Liberalisierungen im öffentlichen Beschaffungswesen würden eine internationale Konkurrenz mit sich bringen, der einheimische Unternehmen nicht gewachsen sind. Die Folge wäre eine noch höhere Arbeitslosigkeit. Schon jetzt können die in den so genannten Weltmarktfabriken (Maquilas) entstandenen, schlecht bezahlten, extrem prekären und oft ungesunden Arbeitsplätze der weltweiten Konkurrenz um die billigste Arbeitskraft nicht mehr standhalten. So wandern viele Produktionsstätten in asiatische Länder ab. Immer mehr Menschen Zentralamerikas suchen ihr Fortkommen im informellen Sektor oder in der Migration. Nach drei Jahren des CAFTA-Freihandelsabkommens mit den USA geben die bereits erkennbaren Folgen für die Wirtschaften und die Menschen in Mittelamerika den Befürchtungen der KritikerInnen weitgehend Recht.
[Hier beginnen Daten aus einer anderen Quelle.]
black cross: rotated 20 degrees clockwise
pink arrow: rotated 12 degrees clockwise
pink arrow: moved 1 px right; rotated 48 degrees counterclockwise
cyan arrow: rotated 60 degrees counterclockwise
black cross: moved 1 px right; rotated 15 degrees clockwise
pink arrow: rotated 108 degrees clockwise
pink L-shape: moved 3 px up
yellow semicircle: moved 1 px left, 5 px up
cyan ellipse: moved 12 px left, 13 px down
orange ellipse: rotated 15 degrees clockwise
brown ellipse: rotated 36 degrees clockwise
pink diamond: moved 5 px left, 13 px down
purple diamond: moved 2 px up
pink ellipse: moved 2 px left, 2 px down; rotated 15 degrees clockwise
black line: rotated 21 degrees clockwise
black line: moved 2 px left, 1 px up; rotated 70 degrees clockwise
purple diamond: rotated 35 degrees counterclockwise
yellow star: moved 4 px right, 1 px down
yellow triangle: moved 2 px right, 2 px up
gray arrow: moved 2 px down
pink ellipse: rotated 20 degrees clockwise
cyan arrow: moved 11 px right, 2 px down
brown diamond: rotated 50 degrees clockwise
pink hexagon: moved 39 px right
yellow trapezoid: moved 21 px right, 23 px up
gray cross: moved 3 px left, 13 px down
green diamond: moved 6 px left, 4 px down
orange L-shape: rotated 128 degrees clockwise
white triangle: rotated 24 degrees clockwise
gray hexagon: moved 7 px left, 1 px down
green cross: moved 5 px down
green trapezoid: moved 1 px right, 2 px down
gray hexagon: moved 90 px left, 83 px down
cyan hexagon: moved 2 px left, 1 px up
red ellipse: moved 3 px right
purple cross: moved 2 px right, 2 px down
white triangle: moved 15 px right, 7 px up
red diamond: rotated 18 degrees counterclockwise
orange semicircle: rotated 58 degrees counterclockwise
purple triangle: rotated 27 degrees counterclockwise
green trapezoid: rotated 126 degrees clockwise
Angesichts dieser auch beim EU-Assoziierungsabkommen absehbaren wirtschaftlichen und sozialen Nachteile stellt sich die Frage, weshalb die zentralamerikanischen Regierungen neue Freihandelsabkommen nicht blockieren, sondern sie sogar vorantreiben? Immerhin besteht mittlerweile Konsens über 80 Prozent des Vertragstextes. Dabei überwiegen gerade in landwirtschaftlich geprägten Ökonomien wie Nicaragua die Risiken und Kosten deutlich die Chancen und Vorteile.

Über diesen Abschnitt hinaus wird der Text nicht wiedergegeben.